There are two States of Matter simulations on the PhET site.  This year, I chose to go with the "Basics" one, as my district is not requiring students to investigate the effects of pressure on phase changes, or to learn the triple point graph.  In the past, under our old curriculum, I would have used the standard one to have students analyze molecular behavior in light of the triple point graph.


5 minutes

When students enter the room, I am returning the papers from their Ice Cream Lab.  When the bell rings, I ask them what they learned from making ice cream.  Sample responses are:

  • Salt makes the ice really cold
  • If you don't follow directions, you mess up the lab (given by kids who did exactly that)
  • Without the salt, the milk won't freeze

I then ask them how the milk was different from the ice cream.  They respond that it was liquid, and the ice cream was more solid.  If this doesn't come straight out in a class, I coach them to think how they were the same (color, contents of the bag) and then how they were different (temperature, ability to hold shape).

I then ask the class if they could describe how the molecules were behaving in each sample, the milk and the ice cream.  A student or two may take a stab at the molecules being closer in the ice cream.  If so, I ask how they know that and the justification is "it felt thicker".  I praise this idea, and ask if there are any other thoughts.  If there are additional student responses, we take them and assess them based on what we experienced.  If students are silent, then we move on.

I tell students that we are going to investigate how particles behave in solids, liquids and gases using the computers.  I direct them to move back to the computers with a partner and log in while I pass out the investigation paper.

Computer Investigation

30 minutes

Students transition to the computers in the lab and load the PhET States of Matter Simulation.  During this time I pass out the States of Matter Investigation 1 paper, and explain to students that the link is on my SchoolFusion class page, or they can go to and search for it.

This year we hit a small snag as a Java update had just been released.  I pause the students and inform them that they can click on "Later" when the Java prompt comes up and still get to the simulation.

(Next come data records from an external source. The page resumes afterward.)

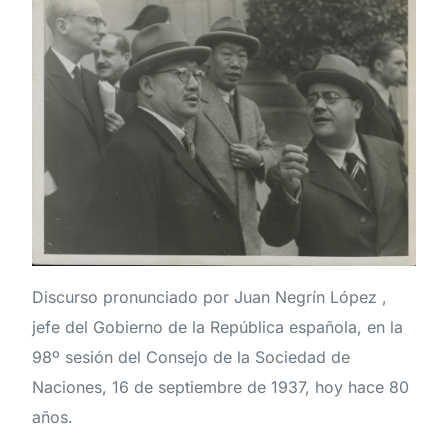
Discurso pronunciado por Juan Negrín López ,
jefe del Gobierno de la República española, en la
98º sesión del Consejo de la Sociedad de
Naciones, 16 de septiembre de 1937, hoy hace 80
años.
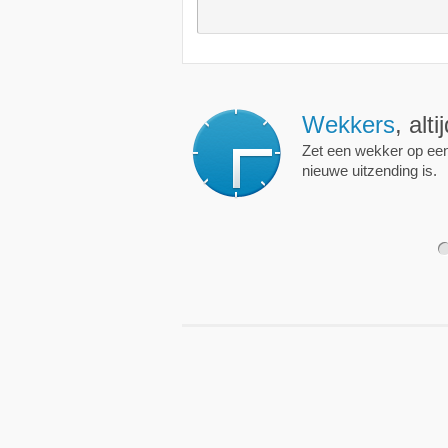
Wekkers
, alt
Zet een wekker op een 
nieuwe uitzending is.
1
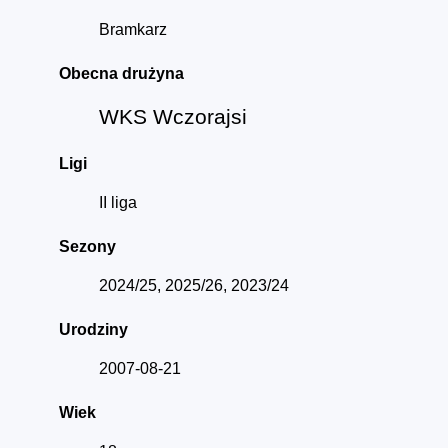
Bramkarz
Obecna drużyna
WKS Wczorajsi
Ligi
II liga
Sezony
2024/25, 2025/26, 2023/24
Urodziny
2007-08-21
Wiek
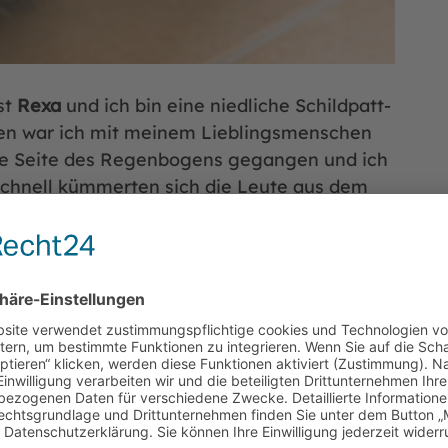
st
Rexa
und ich bin eine niedliche Schildpatt-
ben war ich mit meinem Lieblingsmenschen
ere Seite des Regenbogens gegangen und ich
h schnell kümmerten sich die Leute aus dem
s Zuhause auf Zeit. Ich sag Ihnen – das ist
en was zu mäkeln … da sind nun einige von
sich das Trockenfutter gleich viel besser,
badetes” Nassfutter, so als „Suppe” – das
lück sind hier Sonderwünsche inklusive. Miau!
 an die neue Situation gewöhnt und bin ganz
 kennengelernt habe. Dann lasse ich mich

While students are working, I am circulating the room checking in.  The first thing I am checking is that they are on the correct simulation, and then that each table understands the directions on how to complete the chart.  The chart, as seen below, asks students to describe the behavior of the particles, and to sketch the particles as they see them. I explain to students that they need not draw every particle on the screen, but enough to represent what they are seeing.

This student did very well on the drawings, but struggled on the behavior descriptions.  For future versions, I think I will change the word "Behavior" to "Particle Motion"

When students have answered the questions regarding the commonalities between how each sample of matter behaved in each state, they return to the front of the room to complete the back of the paper.

Compare and Contrast

15 minutes

When students return to the front of the room, I begin to check in with them to ensure they know how to fill in the Venn diagram of Solids, Liquids and Gases.  Students understand the Venn diagram, but ask if they can include information that they did not encounter on the simulation.  I encourage this so that I can see students' prior knowledge and misconceptions.  While the group in this video aren't collaborating a lot, there is some student discussion from other tables captured in the audio.

For example, on this diagram, students state "some solids can turn into a liquid" and "some gases turn into a liquid".  However, a different student wrote in the center that "they can all turn into each other."  This shows me that even within the group, they didn't communicate about their ideas and self-edit.

The following student example has a greater focus on the motion of the particles.  This is a great example of students intuiting the kinetic molecular theory.  An example like this is a good one to share the following day to open the class if you wanted to go deeper into the KMT.


When students finish their Venn diagrams, I have them submit their papers on the way out of class.